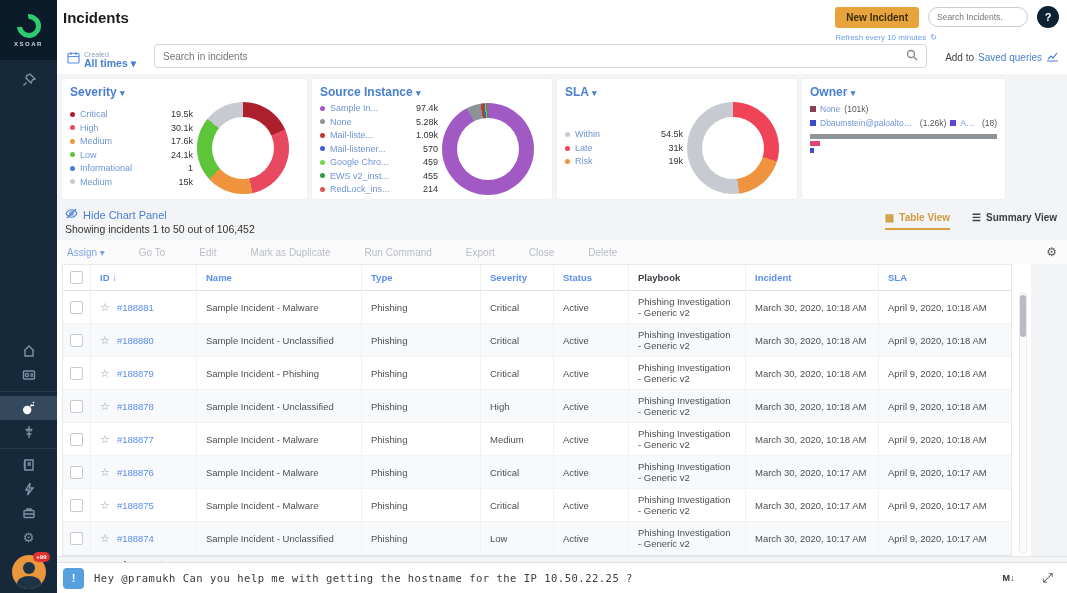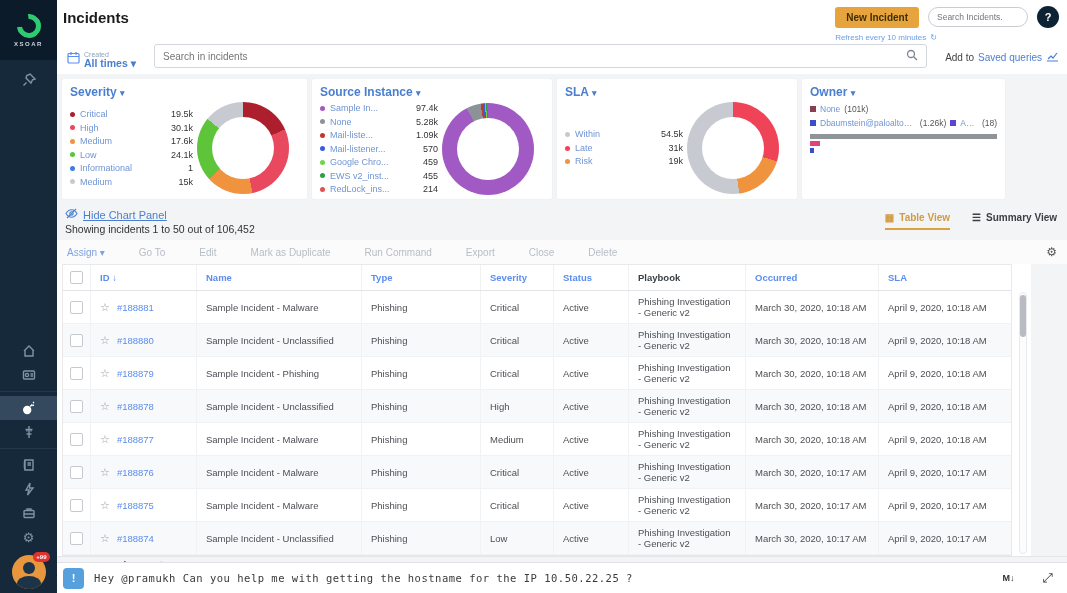"Hide Chart Panel" .hide-chart { text-decoration: underline -> none }
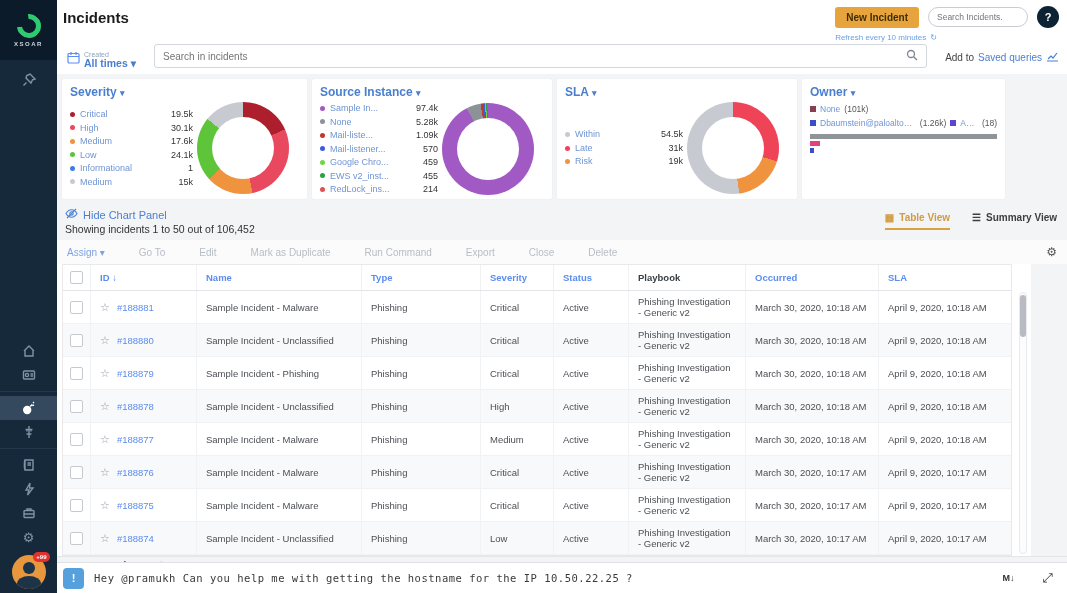"Occurred" div.th { text: Occurred -> Incident }
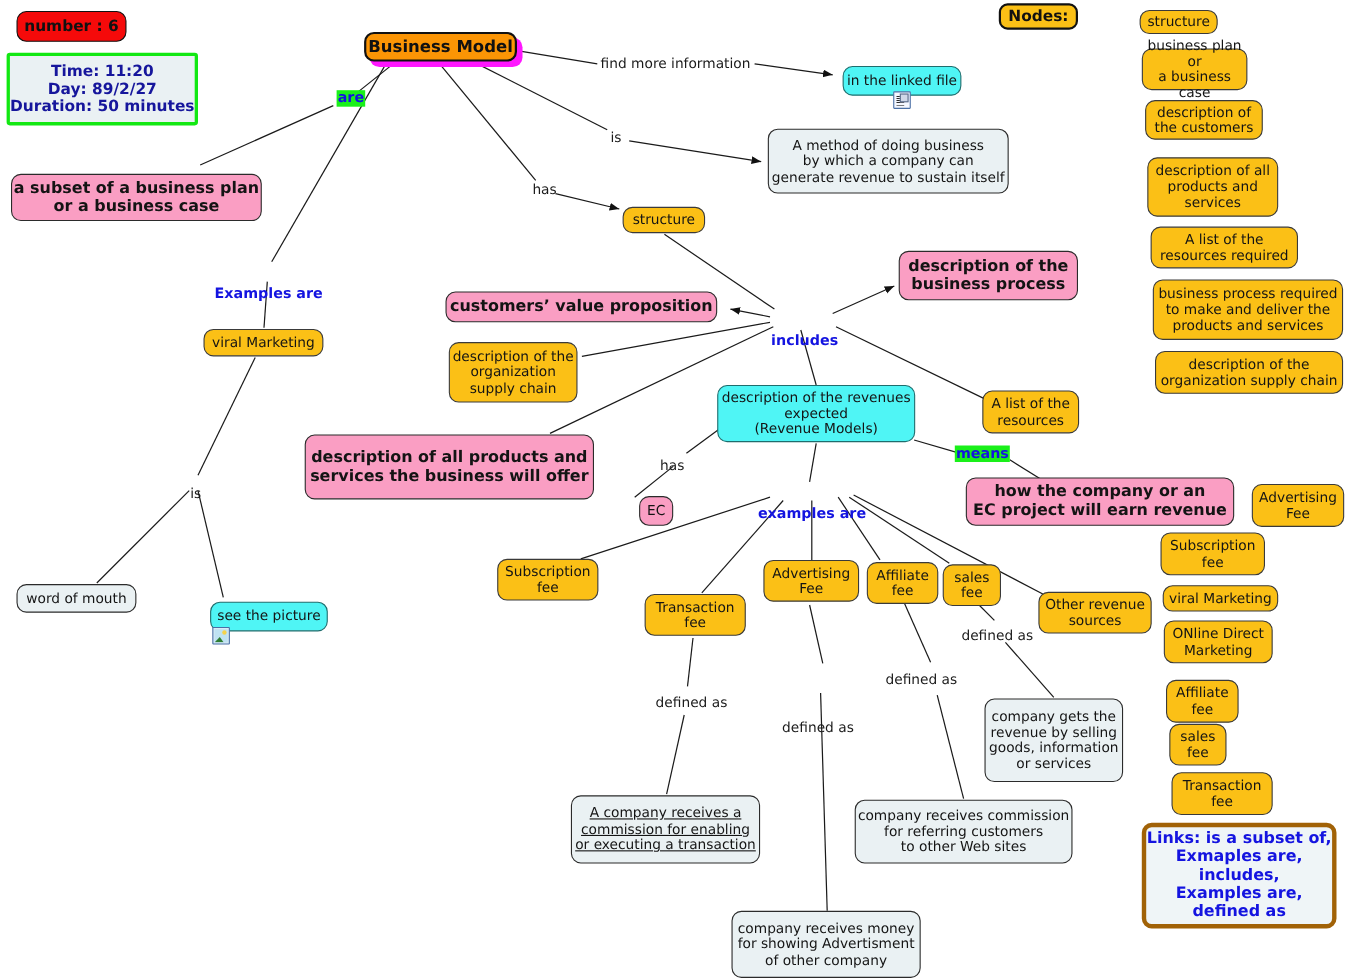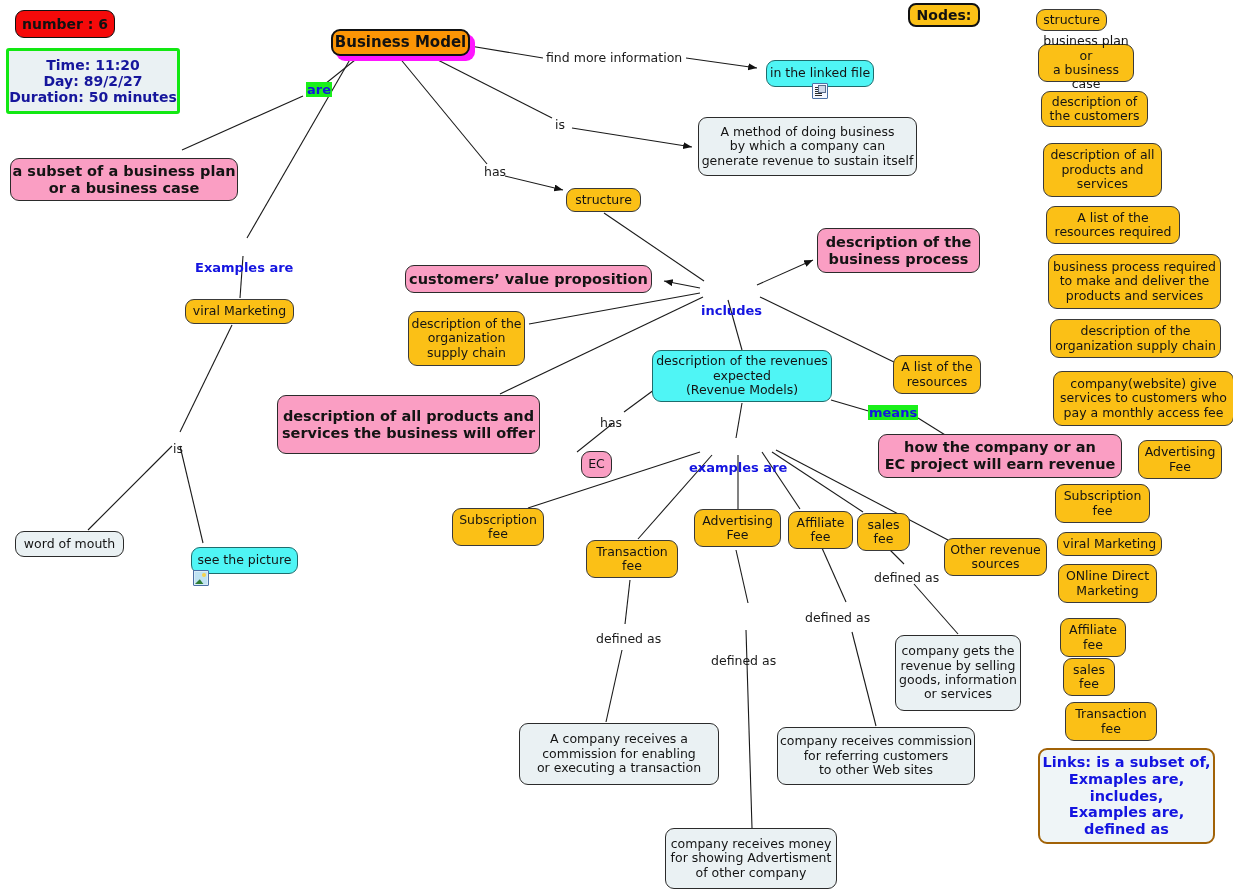"company(website) give" div.node { html: <div>company(website) give services to customers who pay a monthly access fee</div> -> none }
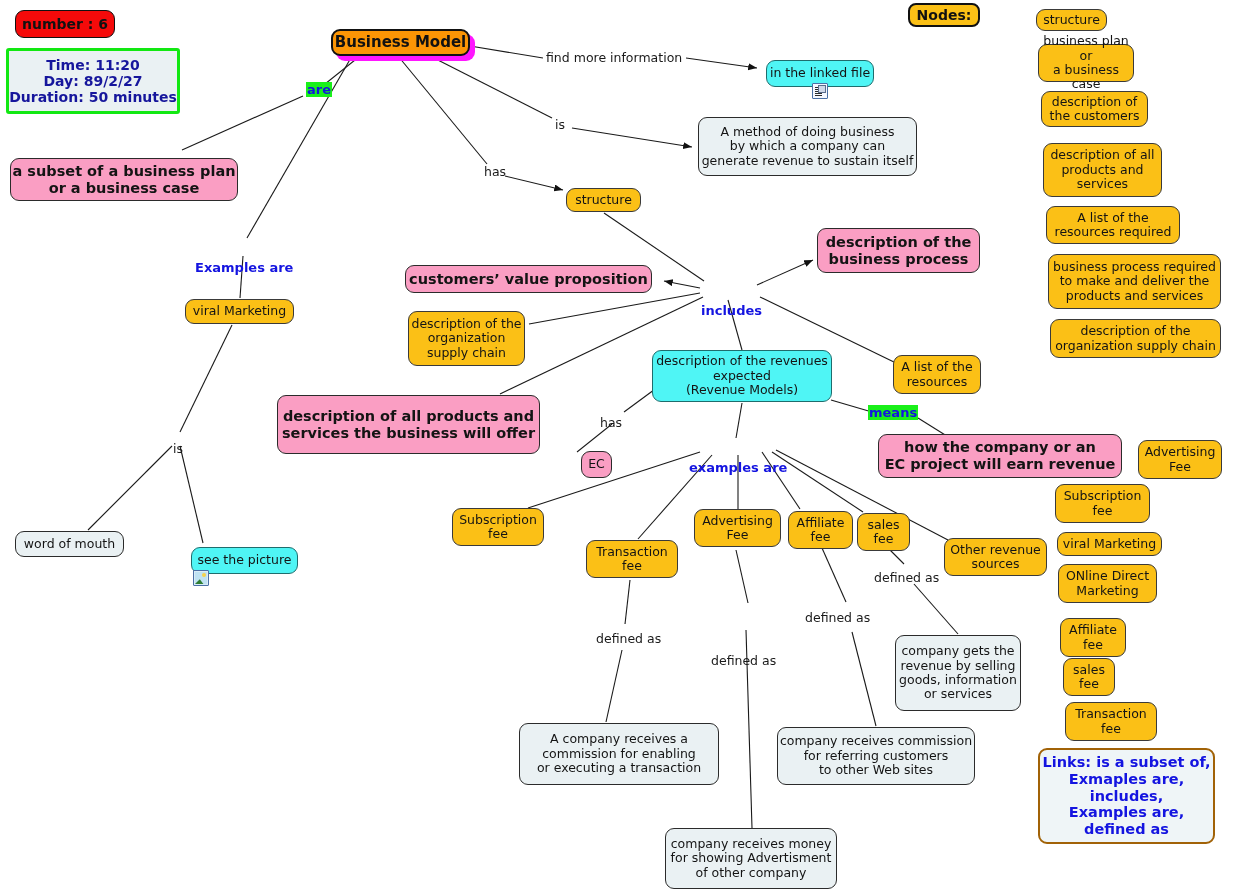"A company receives a" div.node { text-decoration: none -> underline; width: 200px -> 172px }
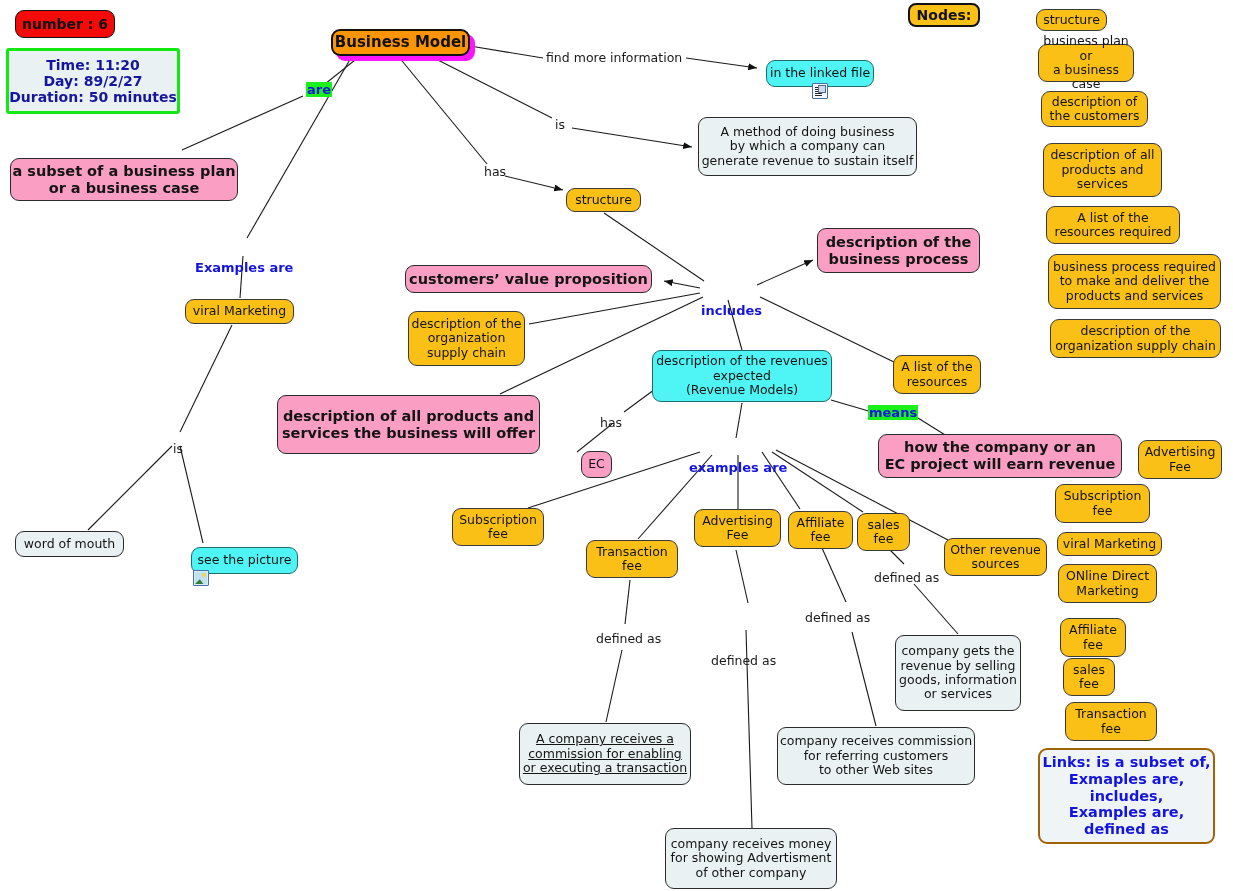"Links: is a subset of," .n-linksbox { border: 2px solid #a16207 -> 4px solid #a16207 }
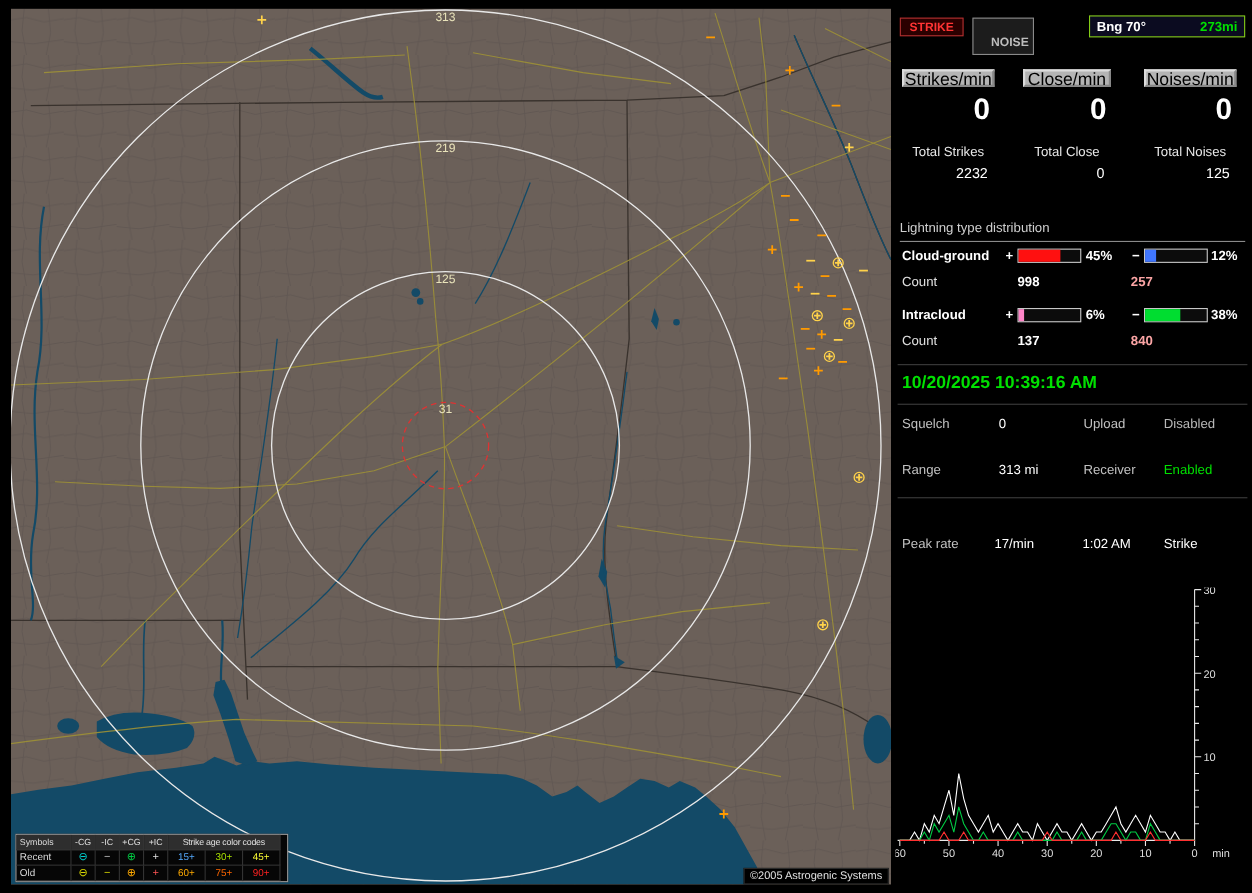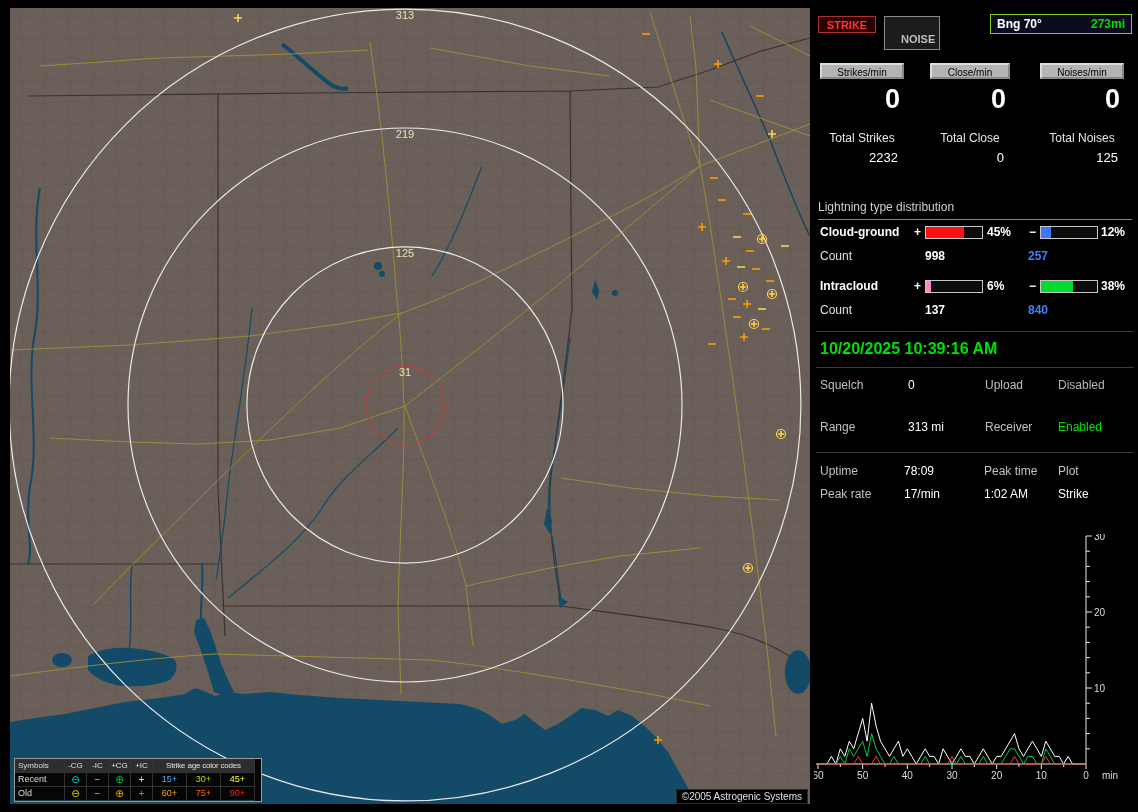"Strikes/min" .rate-btn { font-size: 10px -> 16px }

WHAT IS REQUIRED
Retype each entry exactly. No pictures.

ANSWER TO THIS PROBLEM
"Hide Chart Panel" .hide-chart { text-decoration: underline -> none }
"Occurred" div.th { text: Occurred -> Incident }
"company(website) give" div.node { html: <div>company(website) give services to customers who pay a monthly access fee</div> -> none }
"A company receives a" div.node { text-decoration: none -> underline; width: 200px -> 172px }
"Links: is a subset of," .n-linksbox { border: 2px solid #a16207 -> 4px solid #a16207 }
"Strikes/min" .rate-btn { font-size: 10px -> 16px }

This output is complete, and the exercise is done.